Leave room for changes
Something will go wrong. It’s a given in any software development project. Consider conducting a “pre-mortem” (rather than a post-mortem), which is a session held before the project starts, analyzing all the things that could or are likely to go wrong, with accompanying mitigations.
Even if you don’t conduct a formal “pre-mortem,” you should prepare for project issues and delays. Consider how you will deal with issues as they come up. Maintaining a realistic risks and issues log and a list of mitigations can help manage things throughout the project.
Plan the transition to service
Some well-delivered projects can fall at the final hurdle. Don’t overlook the work that’s required after software delivery.
Engaging with a service delivery team is a good start to this process. These teams will often have a “transition to service” checklist with non-functional requirements. These requirements should be baked into the software development project plan from the beginning.
You need sufficient time and resources to hand over the completed system or product over to the team who will maintain it. This should also include a plan for post-go-live support. This part of project management is how the project will be remembered, so it is important to get this right to maintain a good relationship with the client.
Conduct a post-project review
Project teams are often disbanded quickly and re-allocated to other initiatives at the end of a project. Because of this, a project post-mortem is often neglected. This post-project review should be included in the software project plan, so that resources are allocated in advance to do this work.

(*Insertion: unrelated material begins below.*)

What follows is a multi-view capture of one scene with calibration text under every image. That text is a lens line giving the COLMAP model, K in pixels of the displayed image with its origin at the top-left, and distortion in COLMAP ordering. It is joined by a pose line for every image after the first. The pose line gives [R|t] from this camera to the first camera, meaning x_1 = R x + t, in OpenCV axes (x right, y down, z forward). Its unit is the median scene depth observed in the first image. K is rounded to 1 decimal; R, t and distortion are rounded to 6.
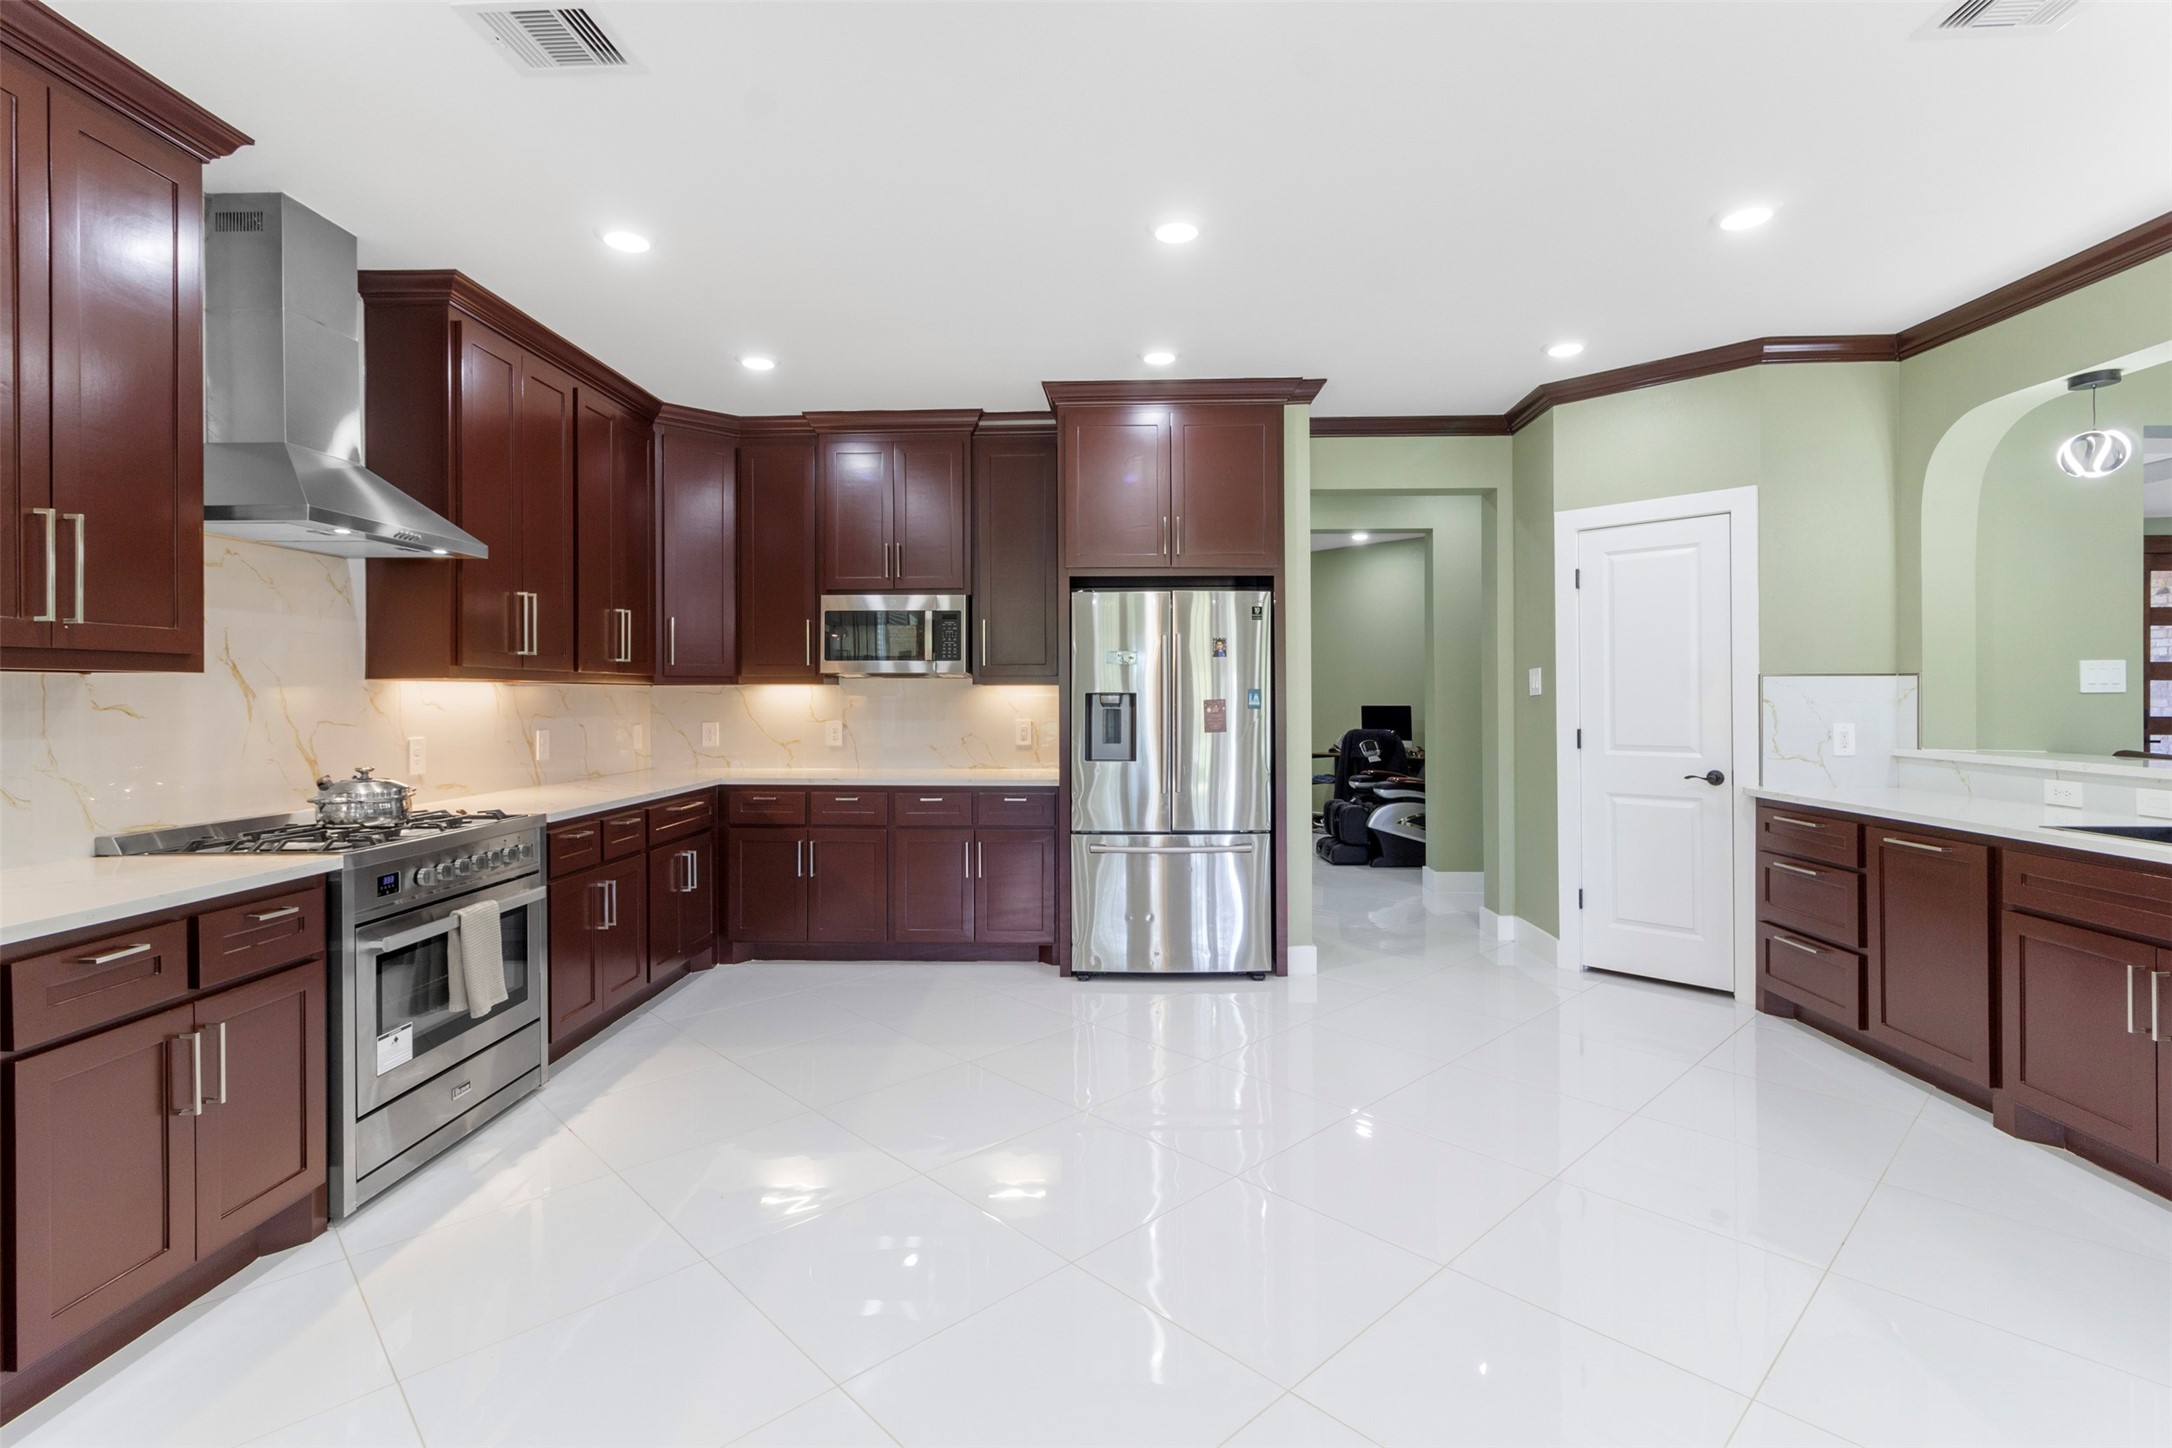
lens RADIAL K [[1014.7, 0, 1086.5], [0, 1014.7, 702.9], [0, 0, 1]] dist [-0.002368, 0.000567]
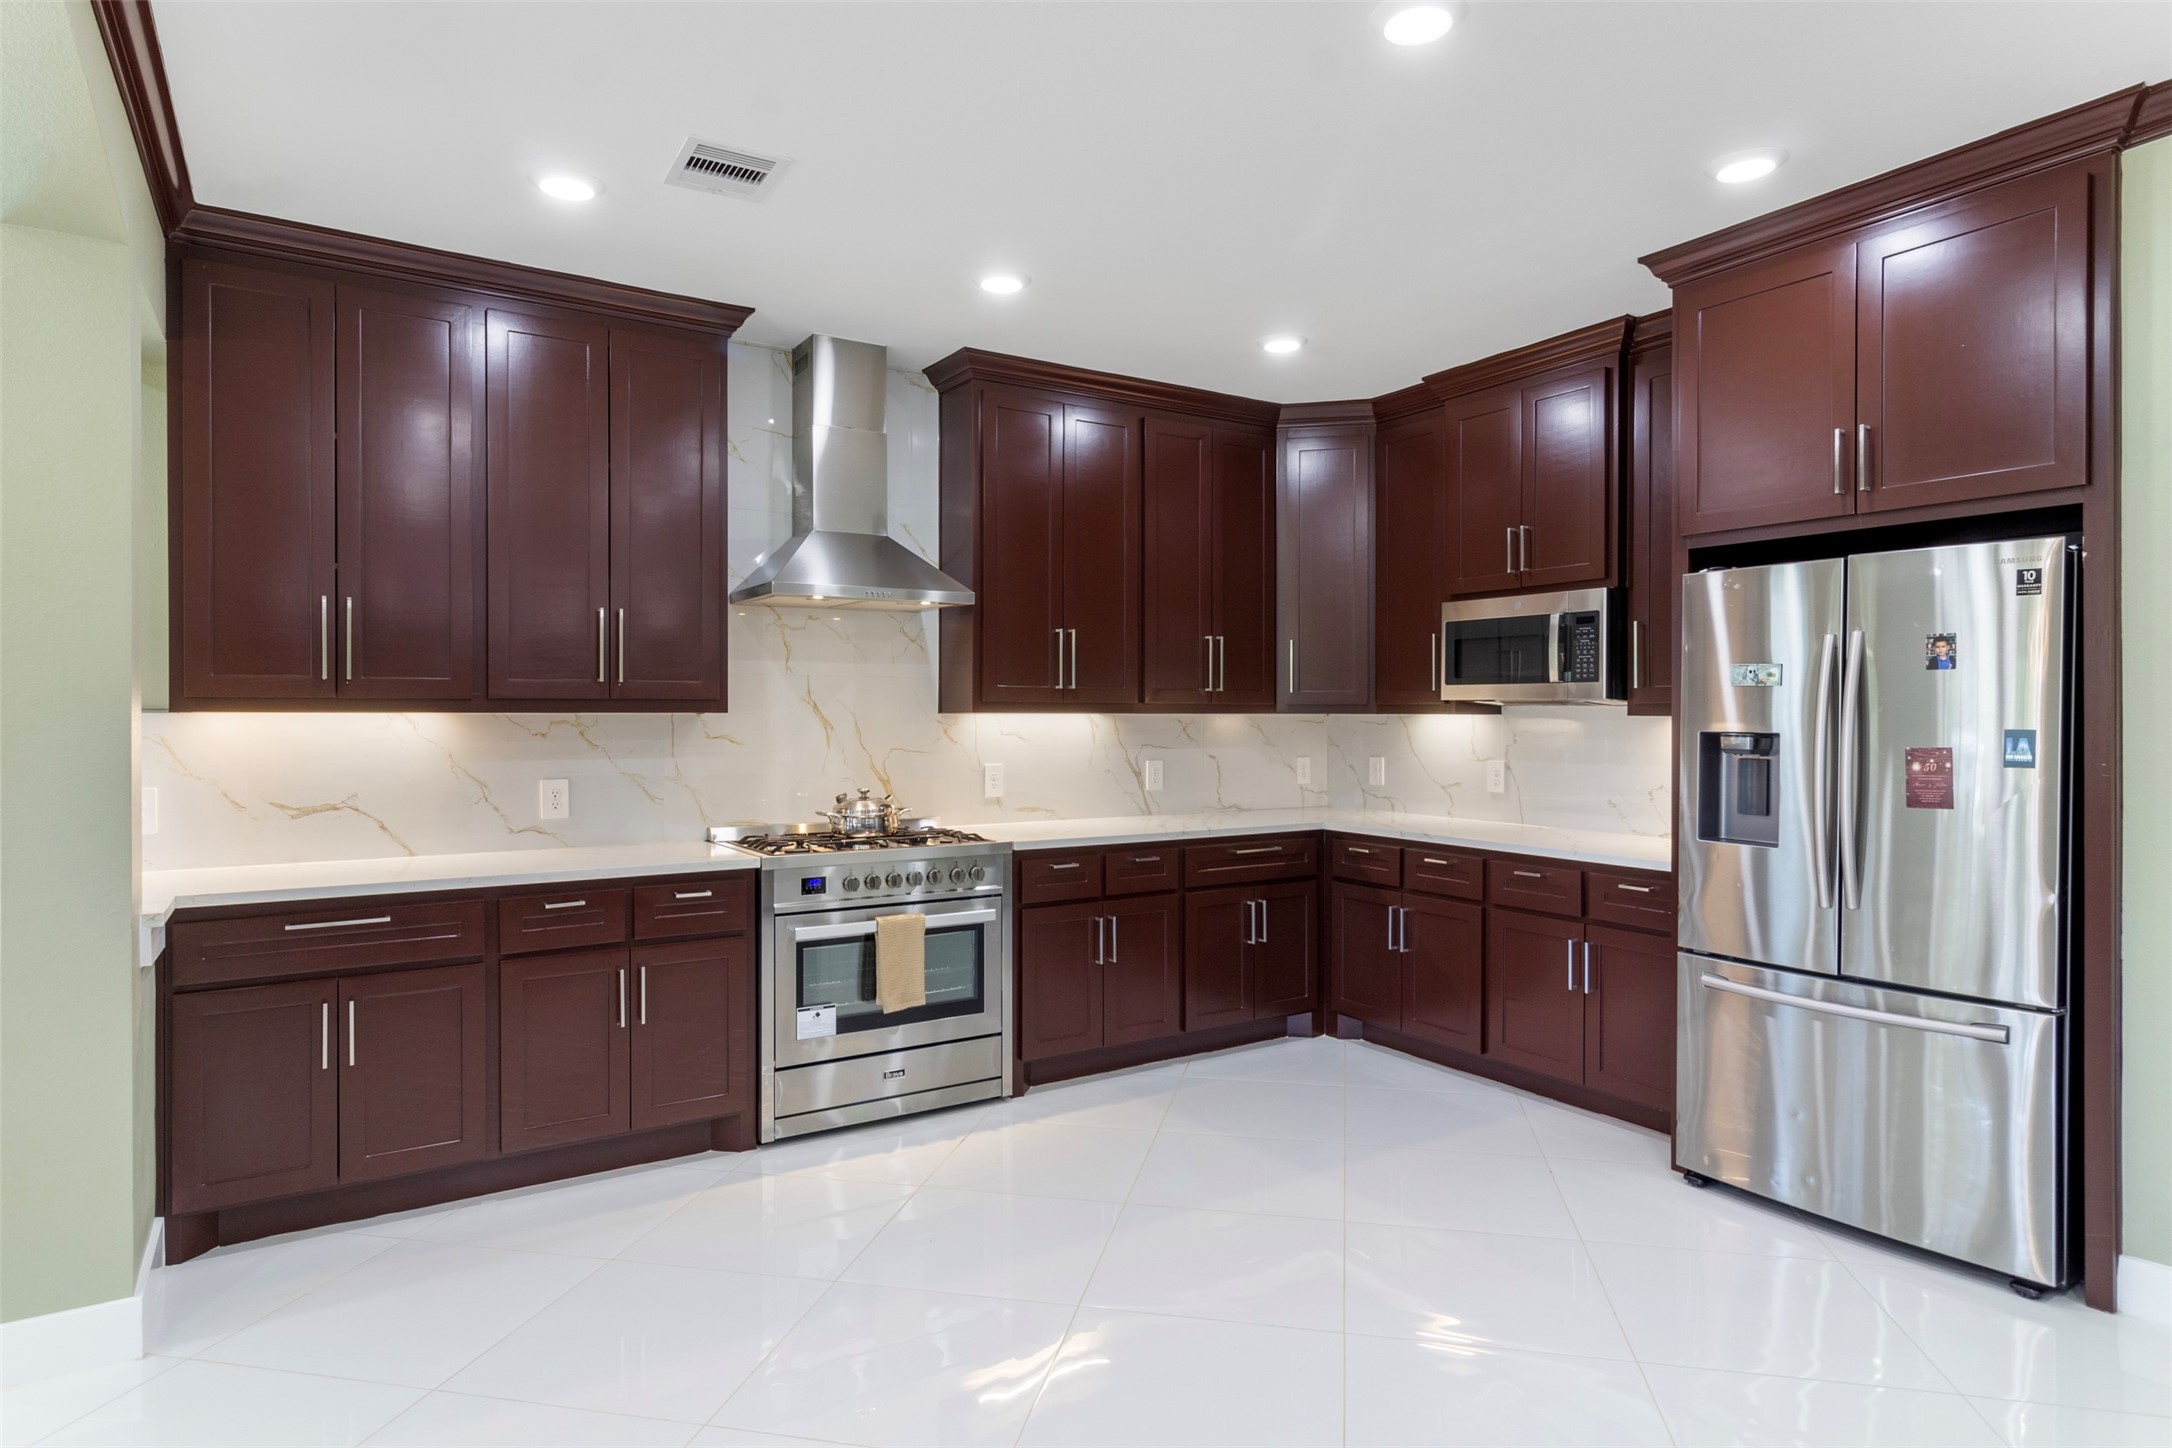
lens RADIAL K [[1197.9, 0, 1088.9], [0, 1197.9, 723.3], [0, 0, 1]] dist [0.003044, -0.000214]
pose [[0.569743, 0.010128, -0.821761, 0.398982], [-0.008804, 0.999942, 0.006220, -0.016509], [0.821776, 0.003691, 0.569799, 0.264061]]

You don’t want to ignore this phase and force future projects to spend time learning the same lessons over and over. This can be costly and inefficient.
During the post-project review, ask open-ended questions to gather information and support reflection:
- What lessons were learned during this project?
- What went well? How can this be replicated in future projects?
- What did not go as-expected? What can be done to avoid this on future projects?
- Were project goals achieved?
- What benefits did the project provide to the business?
Agile software development can often be seen as prioritizing "responding to change" over "following a plan.” And while in theory it’s possible to just spin up a team of developers and let them start work, discovering dependencies and blockers as they go, it’s likely only to be successful for the smallest projects.
As projects become more complex, careful, detailed planning is required for virtually any project you undertake. Developing such a plan is critical to avoiding budget mismanagement and schedule failures.
The more work you put in up front to develop a solid project plan, the more likely you will be to achieve successful, timely, and on-budget software projects.